Your assignment: Rewrite the stretch from "How about listing" through "0.271439, -0.928996, 1.771012]]" with "calibration" replaced by "intrinsics" and every other detail unchanged. Leave the pictures out of what you give back.

Record set:
____________________

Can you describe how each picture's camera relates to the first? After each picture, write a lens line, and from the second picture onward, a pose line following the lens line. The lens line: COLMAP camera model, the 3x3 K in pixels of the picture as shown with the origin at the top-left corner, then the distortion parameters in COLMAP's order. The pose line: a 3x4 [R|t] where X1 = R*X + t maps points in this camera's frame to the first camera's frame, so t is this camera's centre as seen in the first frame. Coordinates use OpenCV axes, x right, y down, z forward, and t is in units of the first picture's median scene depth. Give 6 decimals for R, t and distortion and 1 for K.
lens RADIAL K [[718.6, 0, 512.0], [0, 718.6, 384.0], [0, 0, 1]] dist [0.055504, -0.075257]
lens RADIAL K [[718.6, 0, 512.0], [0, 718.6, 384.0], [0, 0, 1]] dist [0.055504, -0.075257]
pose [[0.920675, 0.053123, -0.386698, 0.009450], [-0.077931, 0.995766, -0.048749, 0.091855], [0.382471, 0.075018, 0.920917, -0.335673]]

____________________

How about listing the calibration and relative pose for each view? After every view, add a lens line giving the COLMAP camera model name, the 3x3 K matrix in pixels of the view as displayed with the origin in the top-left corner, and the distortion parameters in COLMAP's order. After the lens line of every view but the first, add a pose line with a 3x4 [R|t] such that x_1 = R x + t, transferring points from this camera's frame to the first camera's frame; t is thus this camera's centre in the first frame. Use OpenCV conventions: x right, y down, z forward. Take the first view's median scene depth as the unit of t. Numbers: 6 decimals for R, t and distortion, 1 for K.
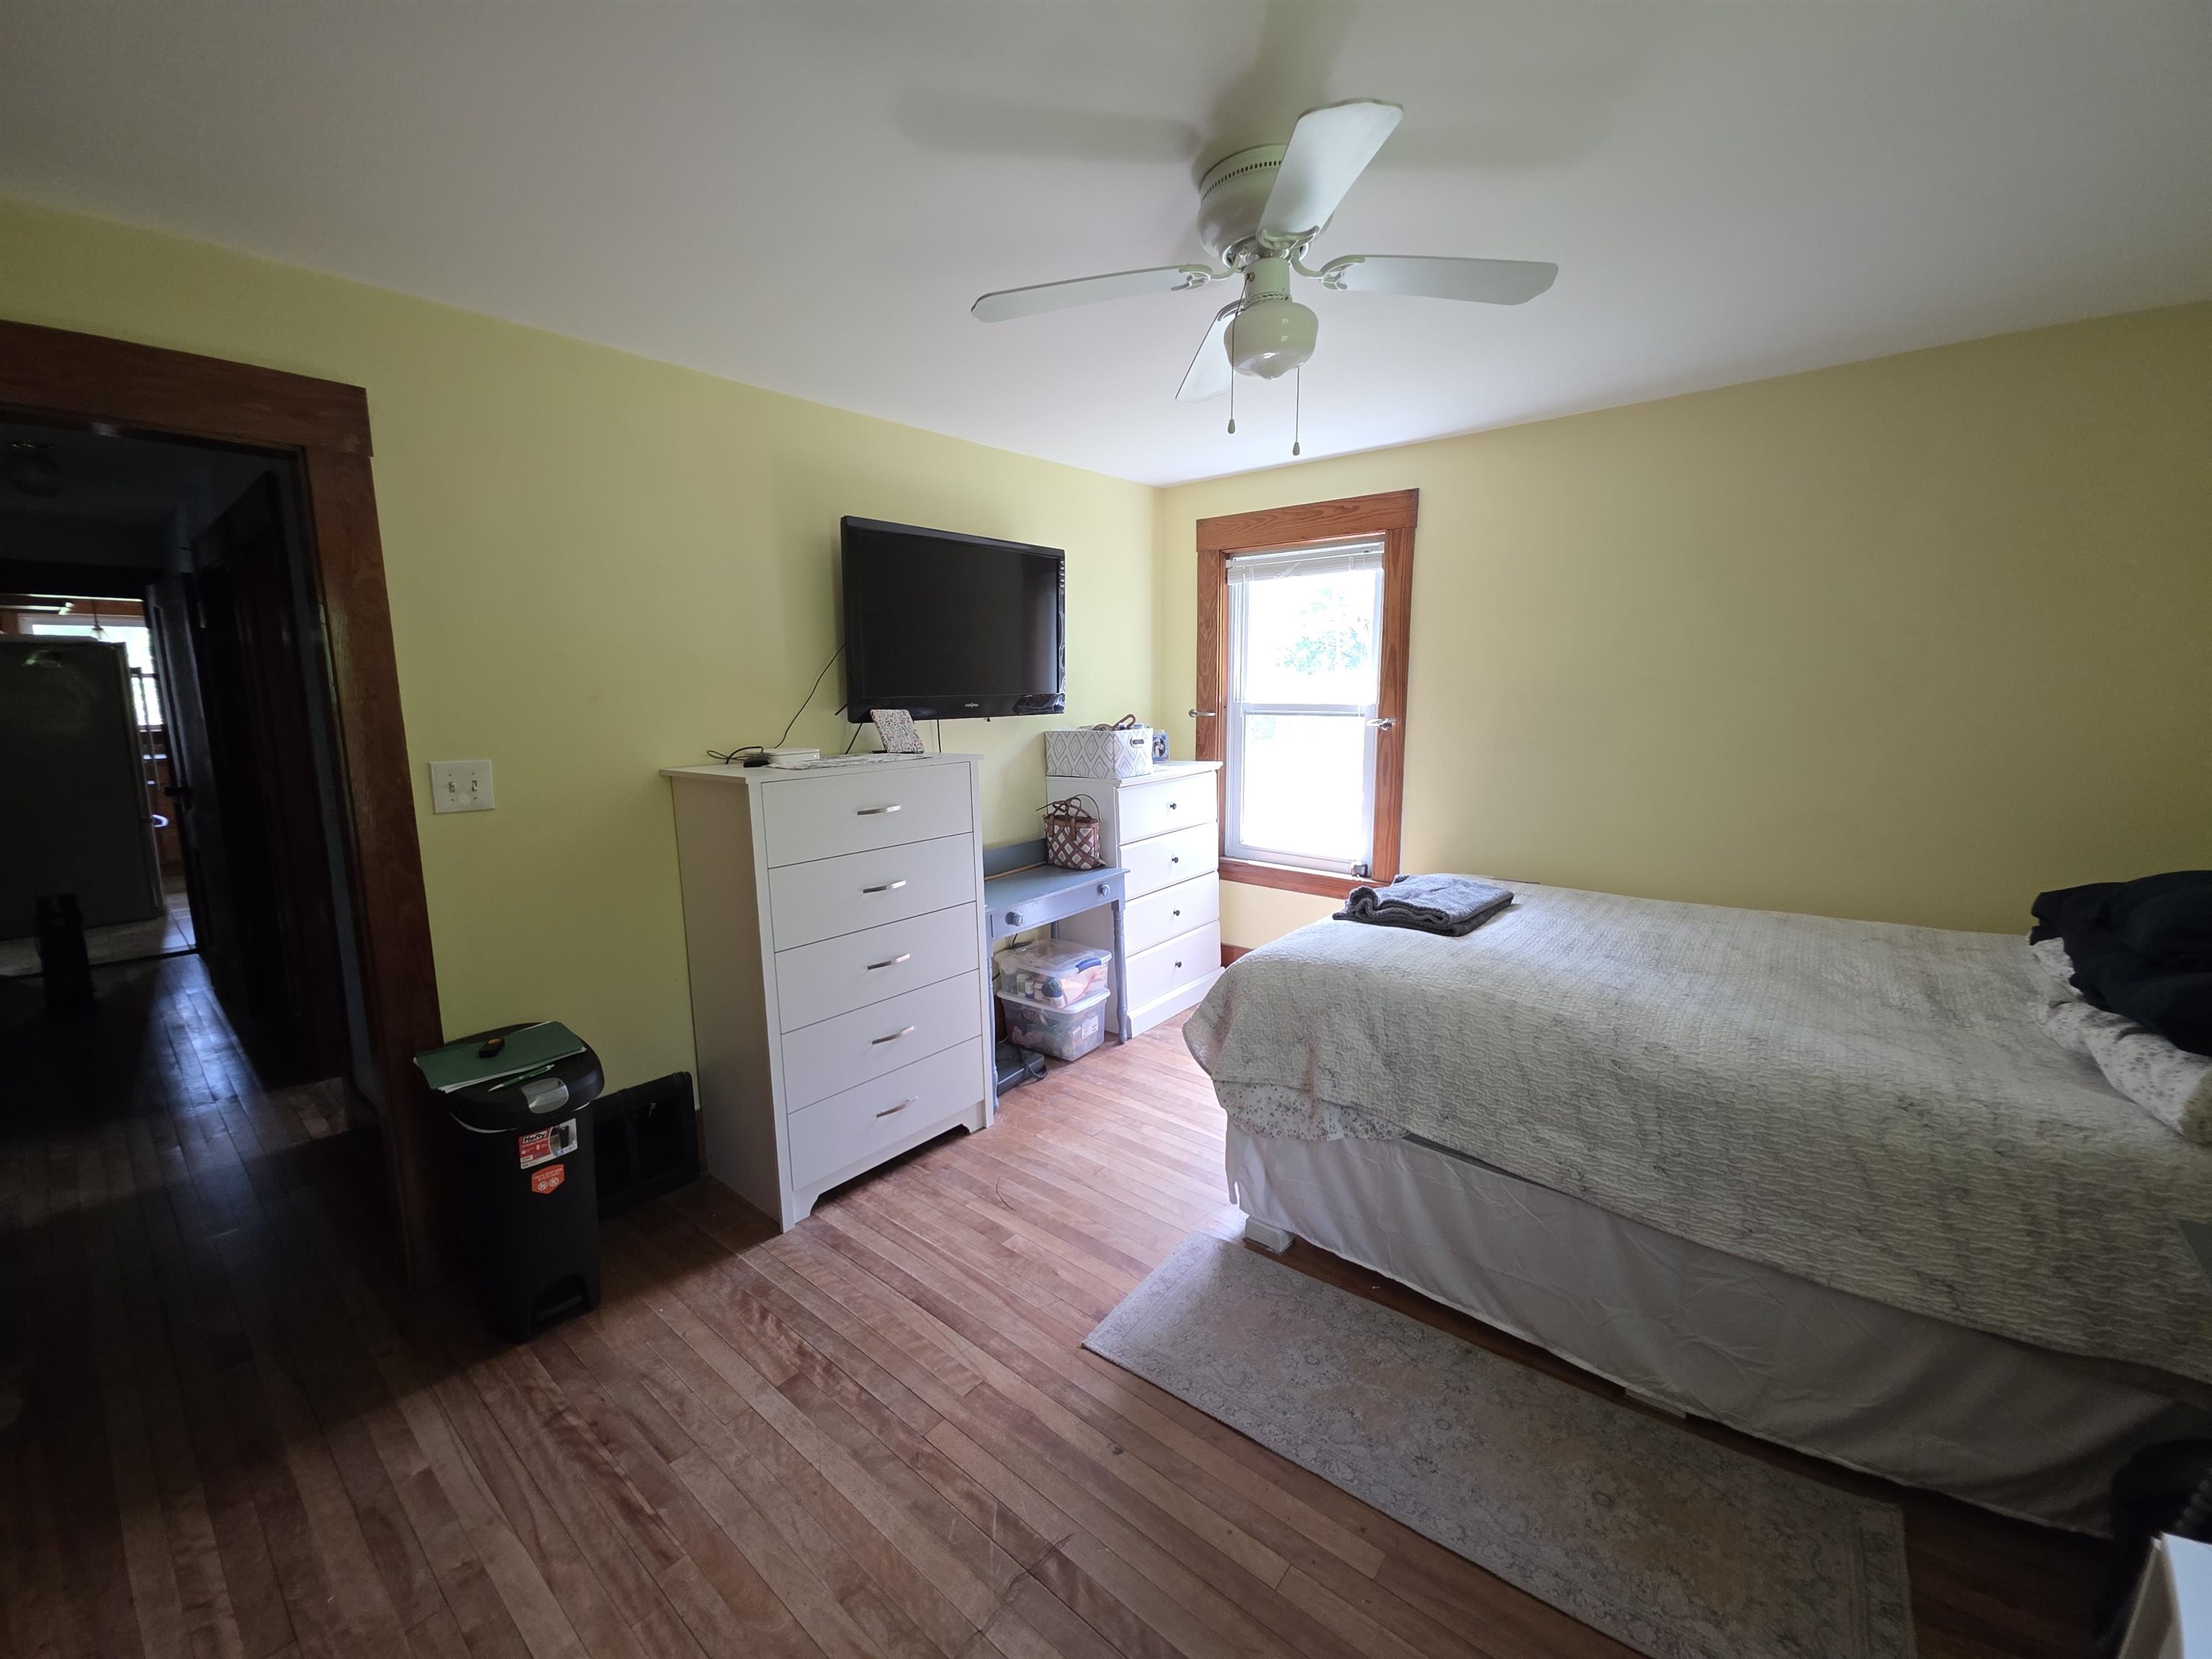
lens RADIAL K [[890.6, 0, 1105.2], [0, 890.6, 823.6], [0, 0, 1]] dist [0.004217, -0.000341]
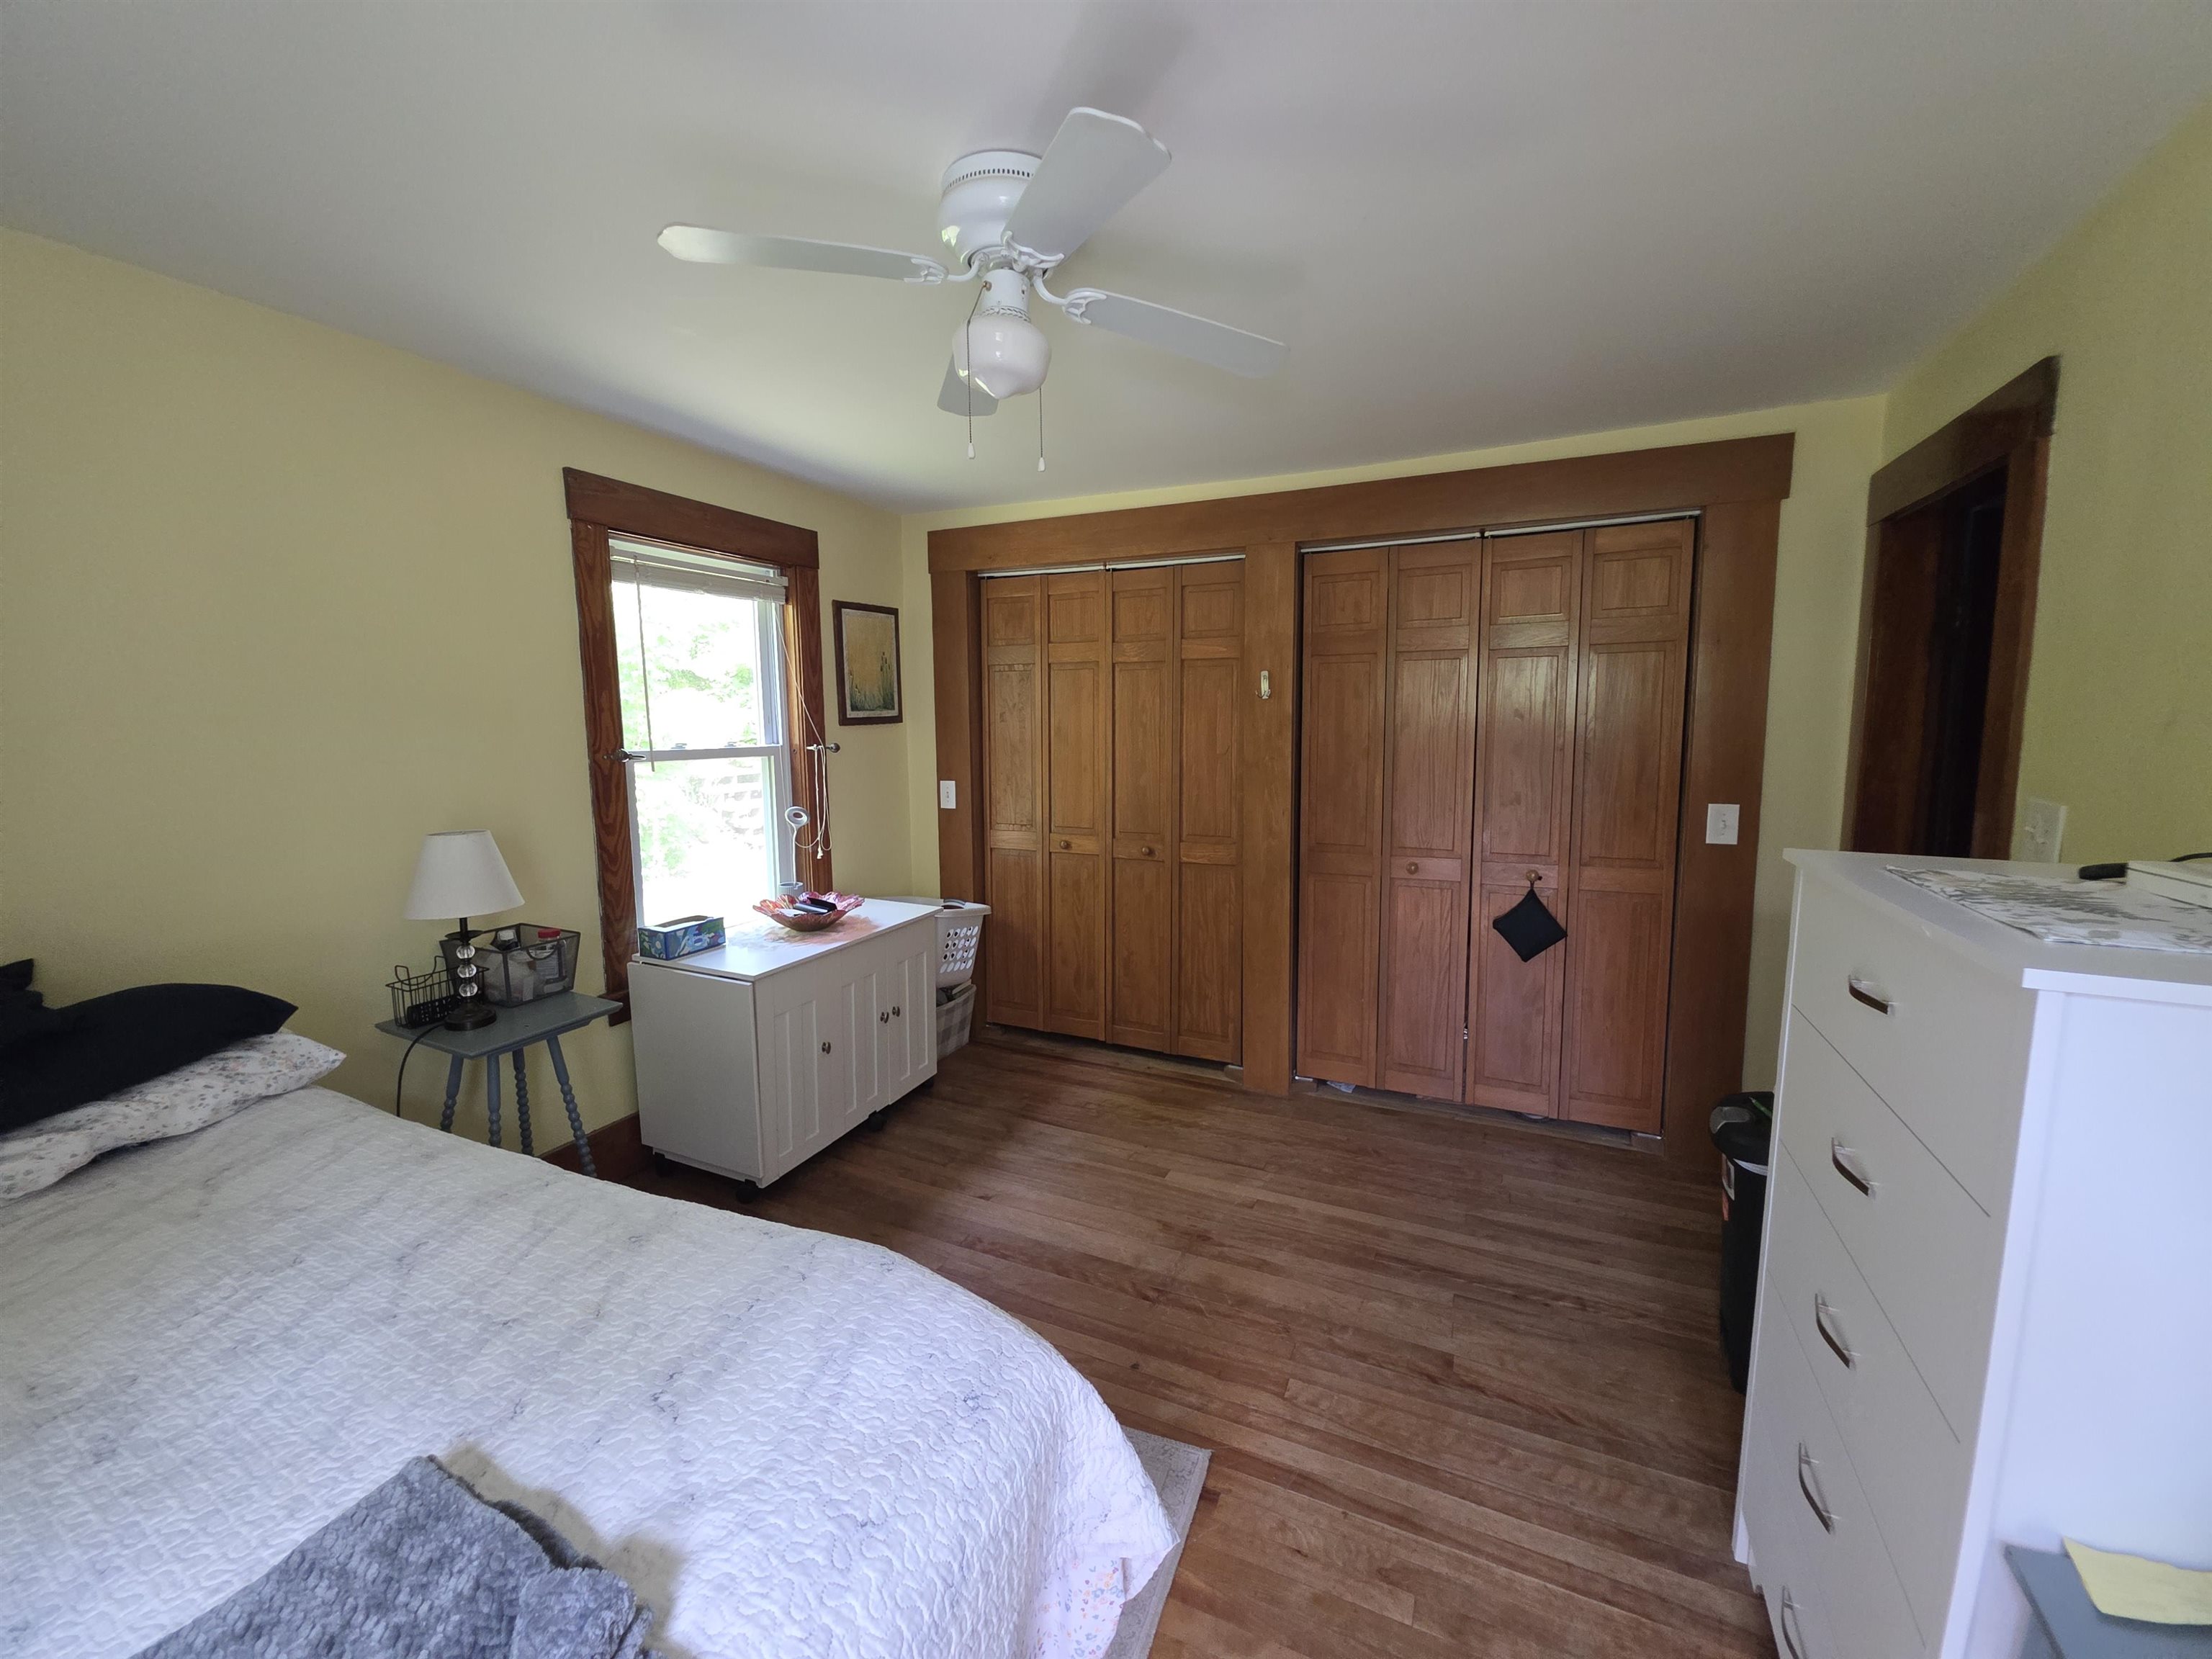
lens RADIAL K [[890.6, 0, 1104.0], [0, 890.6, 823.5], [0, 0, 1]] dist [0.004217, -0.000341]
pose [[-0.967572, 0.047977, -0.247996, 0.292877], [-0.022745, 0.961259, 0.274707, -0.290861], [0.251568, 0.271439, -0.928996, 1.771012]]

____________________

Response to the exercise:
How about listing the intrinsics and relative pose for each view? After every view, add a lens line giving the COLMAP camera model name, the 3x3 K matrix in pixels of the view as displayed with the origin in the top-left corner, and the distortion parameters in COLMAP's order. After the lens line of every view but the first, add a pose line with a 3x4 [R|t] such that x_1 = R x + t, transferring points from this camera's frame to the first camera's frame; t is thus this camera's centre in the first frame. Use OpenCV conventions: x right, y down, z forward. Take the first view's median scene depth as the unit of t. Numbers: 6 decimals for R, t and distortion, 1 for K.
lens RADIAL K [[890.6, 0, 1105.2], [0, 890.6, 823.6], [0, 0, 1]] dist [0.004217, -0.000341]
lens RADIAL K [[890.6, 0, 1104.0], [0, 890.6, 823.5], [0, 0, 1]] dist [0.004217, -0.000341]
pose [[-0.967572, 0.047977, -0.247996, 0.292877], [-0.022745, 0.961259, 0.274707, -0.290861], [0.251568, 0.271439, -0.928996, 1.771012]]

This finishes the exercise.